AIM OF THE EXERCISE —
Would you please write out each entry precisely as given?

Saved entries
········

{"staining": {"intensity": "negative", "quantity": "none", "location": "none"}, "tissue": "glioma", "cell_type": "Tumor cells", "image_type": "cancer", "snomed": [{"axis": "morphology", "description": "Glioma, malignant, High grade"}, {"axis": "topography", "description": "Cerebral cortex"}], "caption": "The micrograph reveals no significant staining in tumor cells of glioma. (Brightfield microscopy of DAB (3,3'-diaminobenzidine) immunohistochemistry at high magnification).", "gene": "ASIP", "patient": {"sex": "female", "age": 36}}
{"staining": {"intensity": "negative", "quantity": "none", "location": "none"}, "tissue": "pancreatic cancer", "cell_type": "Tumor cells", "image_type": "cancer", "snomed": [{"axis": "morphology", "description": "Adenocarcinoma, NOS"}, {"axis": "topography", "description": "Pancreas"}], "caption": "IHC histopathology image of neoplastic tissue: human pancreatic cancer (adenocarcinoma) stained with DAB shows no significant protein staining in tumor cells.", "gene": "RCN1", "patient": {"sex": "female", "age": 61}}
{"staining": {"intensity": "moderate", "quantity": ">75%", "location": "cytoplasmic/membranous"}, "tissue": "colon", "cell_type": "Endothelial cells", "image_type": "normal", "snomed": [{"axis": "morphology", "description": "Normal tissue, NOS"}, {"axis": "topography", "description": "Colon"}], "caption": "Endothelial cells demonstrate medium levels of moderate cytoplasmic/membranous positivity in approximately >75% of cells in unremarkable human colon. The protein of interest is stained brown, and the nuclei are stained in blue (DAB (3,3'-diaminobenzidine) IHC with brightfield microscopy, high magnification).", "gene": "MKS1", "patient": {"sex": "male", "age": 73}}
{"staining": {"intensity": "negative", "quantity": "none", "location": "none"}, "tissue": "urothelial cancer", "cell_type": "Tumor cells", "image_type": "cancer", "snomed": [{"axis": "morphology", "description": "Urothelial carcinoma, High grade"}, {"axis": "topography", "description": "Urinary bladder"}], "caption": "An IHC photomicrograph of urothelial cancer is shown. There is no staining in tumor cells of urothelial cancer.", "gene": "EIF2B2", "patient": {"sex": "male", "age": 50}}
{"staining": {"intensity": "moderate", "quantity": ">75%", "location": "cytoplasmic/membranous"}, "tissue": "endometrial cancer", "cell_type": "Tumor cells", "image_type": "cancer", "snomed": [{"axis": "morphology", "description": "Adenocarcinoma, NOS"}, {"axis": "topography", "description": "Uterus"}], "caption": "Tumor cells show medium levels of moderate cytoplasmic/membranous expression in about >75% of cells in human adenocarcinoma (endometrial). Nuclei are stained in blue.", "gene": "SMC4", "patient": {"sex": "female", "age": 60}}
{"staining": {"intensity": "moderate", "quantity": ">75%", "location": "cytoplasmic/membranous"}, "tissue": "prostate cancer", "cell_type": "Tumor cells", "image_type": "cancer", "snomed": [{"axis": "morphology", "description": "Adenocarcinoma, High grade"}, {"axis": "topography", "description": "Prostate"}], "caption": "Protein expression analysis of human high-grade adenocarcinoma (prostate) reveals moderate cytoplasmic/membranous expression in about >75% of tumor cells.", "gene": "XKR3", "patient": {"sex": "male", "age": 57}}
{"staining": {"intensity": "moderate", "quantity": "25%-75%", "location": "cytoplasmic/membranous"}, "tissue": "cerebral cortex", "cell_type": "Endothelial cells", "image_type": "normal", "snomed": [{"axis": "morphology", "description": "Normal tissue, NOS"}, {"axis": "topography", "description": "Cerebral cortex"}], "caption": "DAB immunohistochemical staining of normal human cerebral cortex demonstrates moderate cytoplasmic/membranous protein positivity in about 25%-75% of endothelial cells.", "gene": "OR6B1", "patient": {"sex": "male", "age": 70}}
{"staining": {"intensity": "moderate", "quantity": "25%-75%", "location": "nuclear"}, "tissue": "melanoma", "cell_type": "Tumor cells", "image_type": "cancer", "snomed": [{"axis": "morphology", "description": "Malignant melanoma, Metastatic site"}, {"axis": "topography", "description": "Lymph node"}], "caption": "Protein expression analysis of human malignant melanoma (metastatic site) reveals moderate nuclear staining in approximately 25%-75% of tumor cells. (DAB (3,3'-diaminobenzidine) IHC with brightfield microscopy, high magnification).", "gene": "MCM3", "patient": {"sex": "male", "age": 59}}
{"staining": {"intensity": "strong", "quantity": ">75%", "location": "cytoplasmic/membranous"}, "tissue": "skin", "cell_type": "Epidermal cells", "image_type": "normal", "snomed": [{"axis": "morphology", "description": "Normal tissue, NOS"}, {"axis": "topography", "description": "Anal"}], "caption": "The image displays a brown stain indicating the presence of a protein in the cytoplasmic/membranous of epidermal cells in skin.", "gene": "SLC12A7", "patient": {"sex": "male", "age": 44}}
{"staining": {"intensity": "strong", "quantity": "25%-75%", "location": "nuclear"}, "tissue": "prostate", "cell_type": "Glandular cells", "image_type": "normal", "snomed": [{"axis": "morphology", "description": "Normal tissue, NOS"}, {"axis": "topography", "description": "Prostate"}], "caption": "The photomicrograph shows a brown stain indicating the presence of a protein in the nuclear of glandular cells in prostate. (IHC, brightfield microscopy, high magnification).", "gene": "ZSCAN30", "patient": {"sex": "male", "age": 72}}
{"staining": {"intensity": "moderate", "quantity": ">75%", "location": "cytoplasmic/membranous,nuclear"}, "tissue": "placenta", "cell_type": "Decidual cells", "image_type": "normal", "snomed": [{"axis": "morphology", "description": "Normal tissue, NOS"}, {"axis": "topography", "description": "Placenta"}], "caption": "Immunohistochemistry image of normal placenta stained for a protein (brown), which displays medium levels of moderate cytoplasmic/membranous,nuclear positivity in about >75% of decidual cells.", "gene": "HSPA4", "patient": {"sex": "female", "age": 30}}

········

SOLUTION TO THIS EXERCISE —
{"staining": {"intensity": "negative", "quantity": "none", "location": "none"}, "tissue": "glioma", "cell_type": "Tumor cells", "image_type": "cancer", "snomed": [{"axis": "morphology", "description": "Glioma, malignant, High grade"}, {"axis": "topography", "description": "Cerebral cortex"}], "caption": "The micrograph reveals no significant staining in tumor cells of glioma. (Brightfield microscopy of DAB (3,3'-diaminobenzidine) immunohistochemistry at high magnification).", "gene": "ASIP", "patient": {"sex": "female", "age": 36}}
{"staining": {"intensity": "negative", "quantity": "none", "location": "none"}, "tissue": "pancreatic cancer", "cell_type": "Tumor cells", "image_type": "cancer", "snomed": [{"axis": "morphology", "description": "Adenocarcinoma, NOS"}, {"axis": "topography", "description": "Pancreas"}], "caption": "IHC histopathology image of neoplastic tissue: human pancreatic cancer (adenocarcinoma) stained with DAB shows no significant protein staining in tumor cells.", "gene": "RCN1", "patient": {"sex": "female", "age": 61}}
{"staining": {"intensity": "moderate", "quantity": ">75%", "location": "cytoplasmic/membranous"}, "tissue": "colon", "cell_type": "Endothelial cells", "image_type": "normal", "snomed": [{"axis": "morphology", "description": "Normal tissue, NOS"}, {"axis": "topography", "description": "Colon"}], "caption": "Endothelial cells demonstrate medium levels of moderate cytoplasmic/membranous positivity in approximately >75% of cells in unremarkable human colon. The protein of interest is stained brown, and the nuclei are stained in blue (DAB (3,3'-diaminobenzidine) IHC with brightfield microscopy, high magnification).", "gene": "MKS1", "patient": {"sex": "male", "age": 73}}
{"staining": {"intensity": "negative", "quantity": "none", "location": "none"}, "tissue": "urothelial cancer", "cell_type": "Tumor cells", "image_type": "cancer", "snomed": [{"axis": "morphology", "description": "Urothelial carcinoma, High grade"}, {"axis": "topography", "description": "Urinary bladder"}], "caption": "An IHC photomicrograph of urothelial cancer is shown. There is no staining in tumor cells of urothelial cancer.", "gene": "EIF2B2", "patient": {"sex": "male", "age": 50}}
{"staining": {"intensity": "moderate", "quantity": ">75%", "location": "cytoplasmic/membranous"}, "tissue": "endometrial cancer", "cell_type": "Tumor cells", "image_type": "cancer", "snomed": [{"axis": "morphology", "description": "Adenocarcinoma, NOS"}, {"axis": "topography", "description": "Uterus"}], "caption": "Tumor cells show medium levels of moderate cytoplasmic/membranous expression in about >75% of cells in human adenocarcinoma (endometrial). Nuclei are stained in blue.", "gene": "SMC4", "patient": {"sex": "female", "age": 60}}
{"staining": {"intensity": "moderate", "quantity": ">75%", "location": "cytoplasmic/membranous"}, "tissue": "prostate cancer", "cell_type": "Tumor cells", "image_type": "cancer", "snomed": [{"axis": "morphology", "description": "Adenocarcinoma, High grade"}, {"axis": "topography", "description": "Prostate"}], "caption": "Protein expression analysis of human high-grade adenocarcinoma (prostate) reveals moderate cytoplasmic/membranous expression in about >75% of tumor cells.", "gene": "XKR3", "patient": {"sex": "male", "age": 57}}
{"staining": {"intensity": "moderate", "quantity": "25%-75%", "location": "cytoplasmic/membranous"}, "tissue": "cerebral cortex", "cell_type": "Endothelial cells", "image_type": "normal", "snomed": [{"axis": "morphology", "description": "Normal tissue, NOS"}, {"axis": "topography", "description": "Cerebral cortex"}], "caption": "DAB immunohistochemical staining of normal human cerebral cortex demonstrates moderate cytoplasmic/membranous protein positivity in about 25%-75% of endothelial cells.", "gene": "OR6B1", "patient": {"sex": "male", "age": 70}}
{"staining": {"intensity": "moderate", "quantity": "25%-75%", "location": "nuclear"}, "tissue": "melanoma", "cell_type": "Tumor cells", "image_type": "cancer", "snomed": [{"axis": "morphology", "description": "Malignant melanoma, Metastatic site"}, {"axis": "topography", "description": "Lymph node"}], "caption": "Protein expression analysis of human malignant melanoma (metastatic site) reveals moderate nuclear staining in approximately 25%-75% of tumor cells. (DAB (3,3'-diaminobenzidine) IHC with brightfield microscopy, high magnification).", "gene": "MCM3", "patient": {"sex": "male", "age": 59}}
{"staining": {"intensity": "strong", "quantity": ">75%", "location": "cytoplasmic/membranous"}, "tissue": "skin", "cell_type": "Epidermal cells", "image_type": "normal", "snomed": [{"axis": "morphology", "description": "Normal tissue, NOS"}, {"axis": "topography", "description": "Anal"}], "caption": "The image displays a brown stain indicating the presence of a protein in the cytoplasmic/membranous of epidermal cells in skin.", "gene": "SLC12A7", "patient": {"sex": "male", "age": 44}}
{"staining": {"intensity": "strong", "quantity": "25%-75%", "location": "nuclear"}, "tissue": "prostate", "cell_type": "Glandular cells", "image_type": "normal", "snomed": [{"axis": "morphology", "description": "Normal tissue, NOS"}, {"axis": "topography", "description": "Prostate"}], "caption": "The photomicrograph shows a brown stain indicating the presence of a protein in the nuclear of glandular cells in prostate. (IHC, brightfield microscopy, high magnification).", "gene": "ZSCAN30", "patient": {"sex": "male", "age": 72}}
{"staining": {"intensity": "moderate", "quantity": ">75%", "location": "cytoplasmic/membranous,nuclear"}, "tissue": "placenta", "cell_type": "Decidual cells", "image_type": "normal", "snomed": [{"axis": "morphology", "description": "Normal tissue, NOS"}, {"axis": "topography", "description": "Placenta"}], "caption": "Immunohistochemistry image of normal placenta stained for a protein (brown), which displays medium levels of moderate cytoplasmic/membranous,nuclear positivity in about >75% of decidual cells.", "gene": "HSPA4", "patient": {"sex": "female", "age": 30}}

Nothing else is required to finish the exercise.